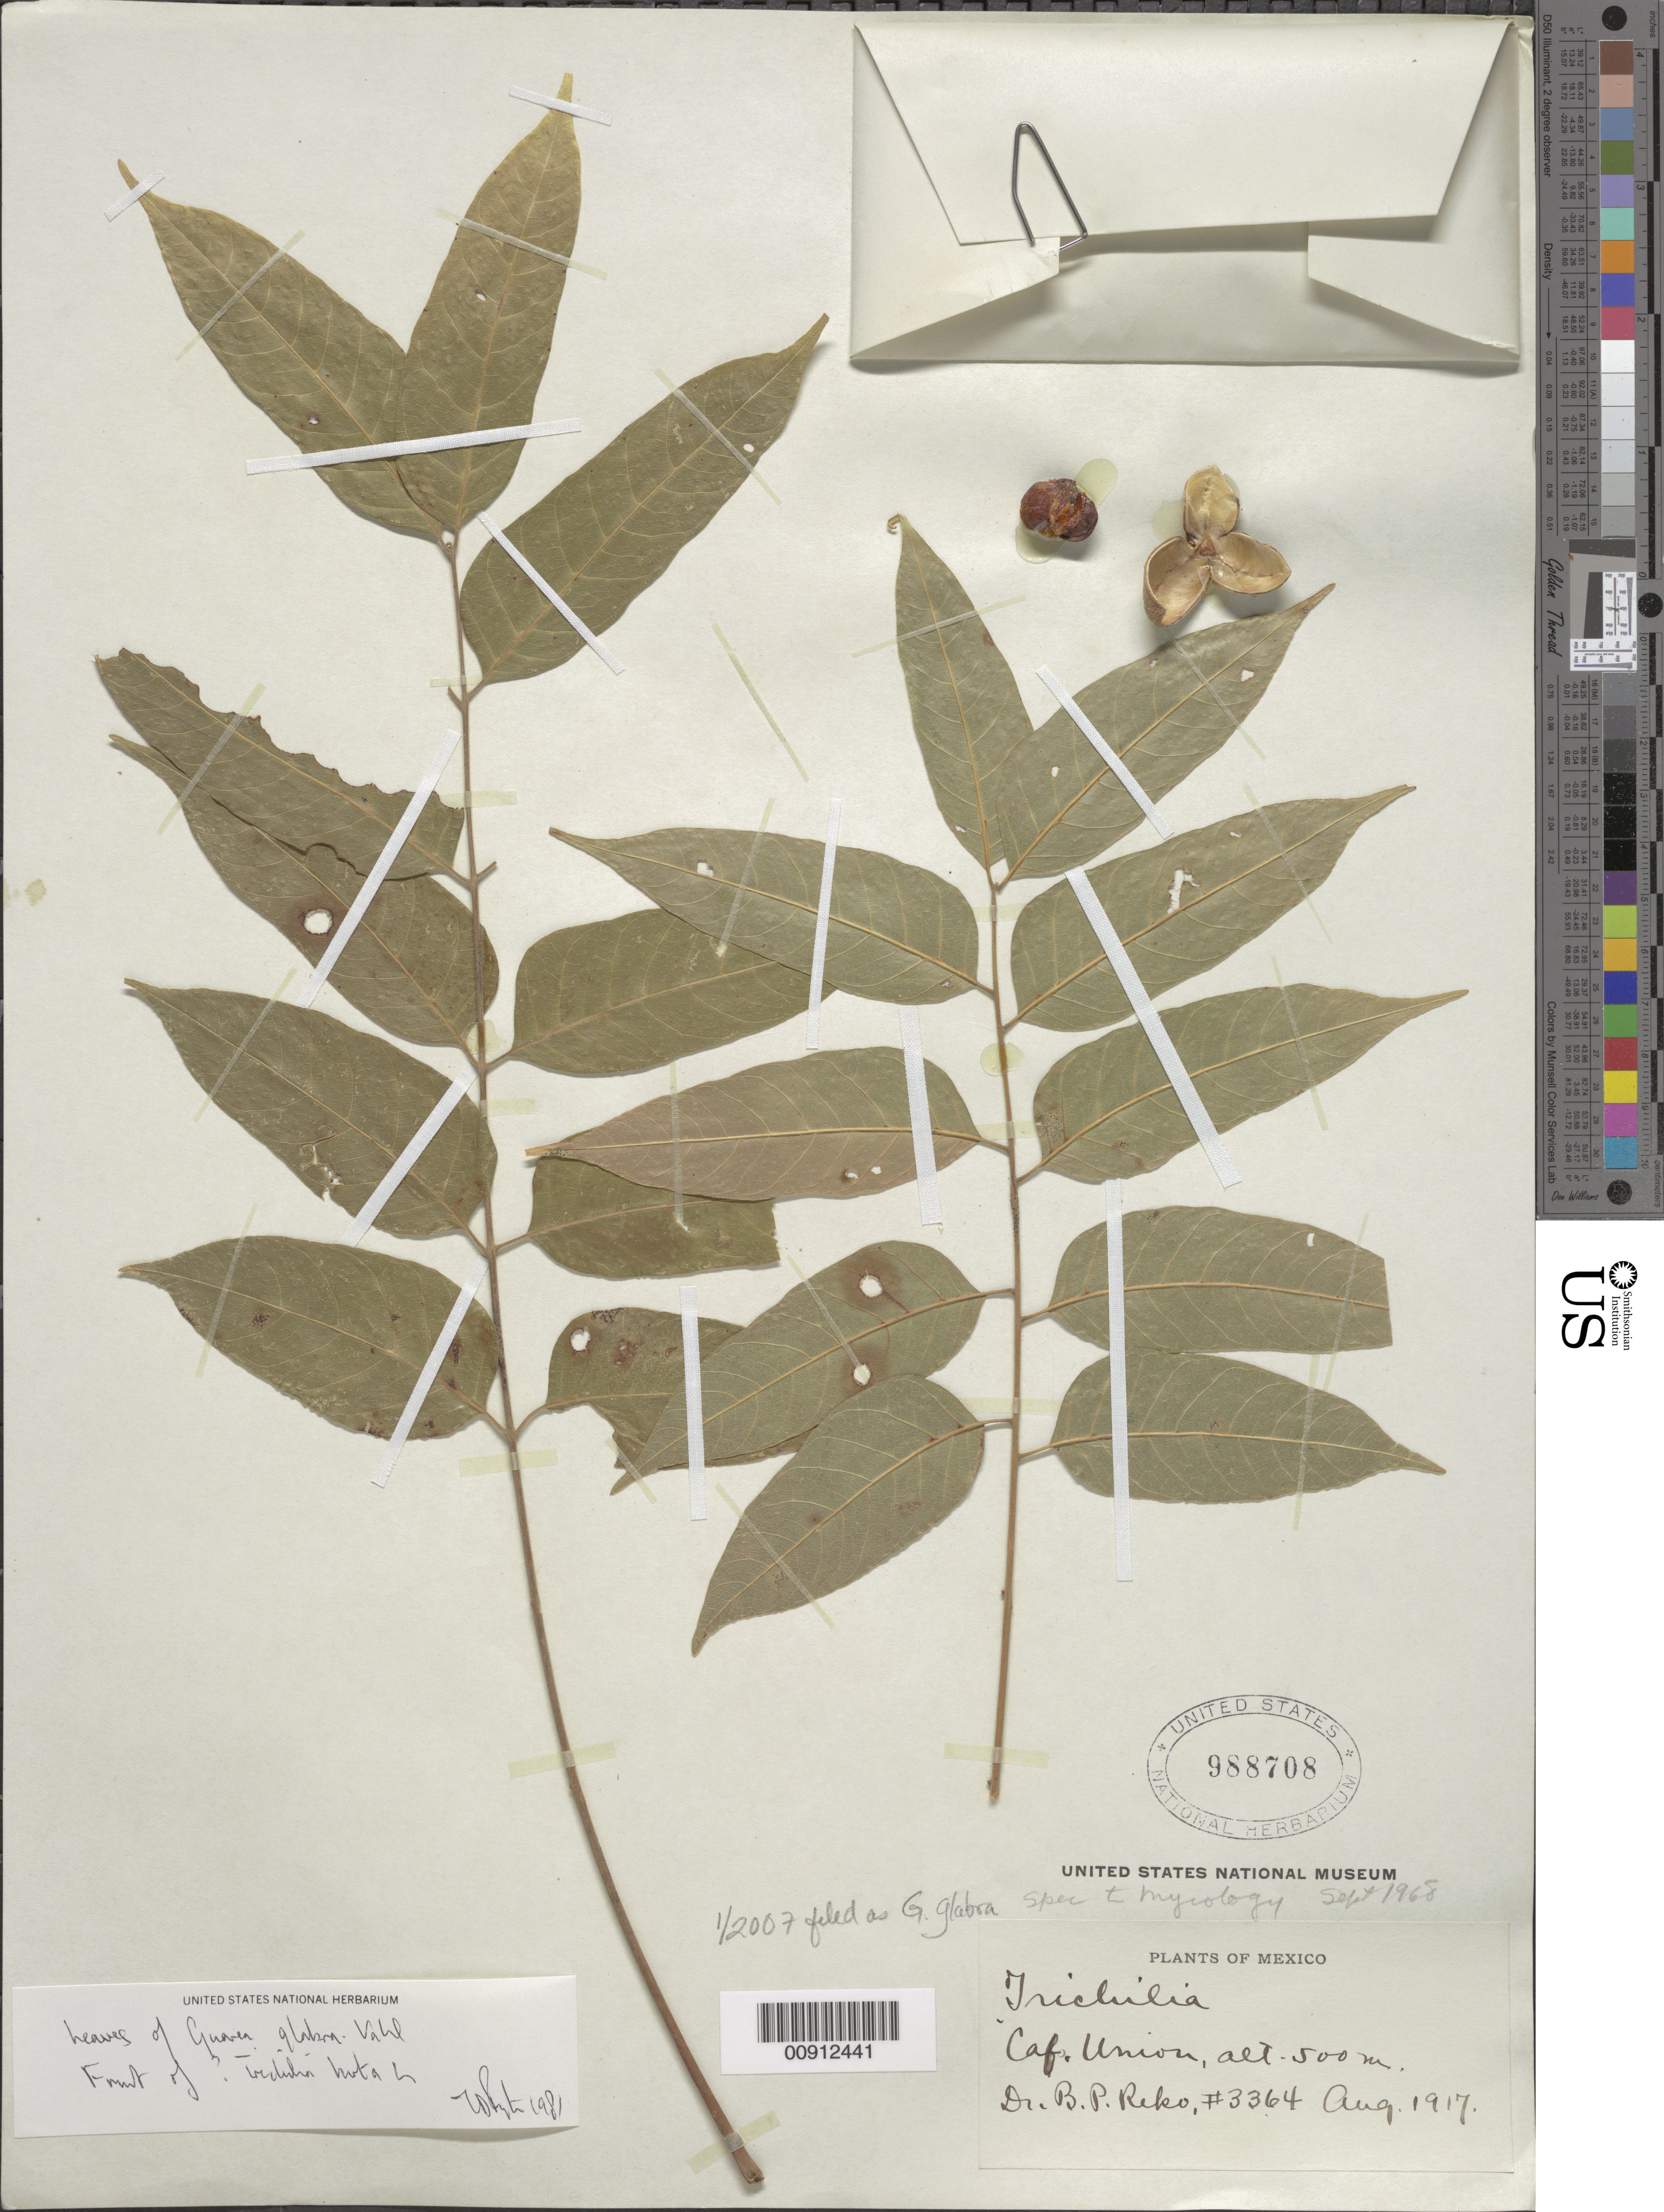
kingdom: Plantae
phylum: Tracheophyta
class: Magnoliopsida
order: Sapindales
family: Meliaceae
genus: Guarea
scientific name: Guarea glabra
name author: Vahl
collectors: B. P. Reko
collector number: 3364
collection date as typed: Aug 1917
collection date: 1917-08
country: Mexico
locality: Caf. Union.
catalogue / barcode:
= = = = =
Tally the lines in the entries above that contain the string "collection", treating uppercase and lowercase as different, and give only the number.

2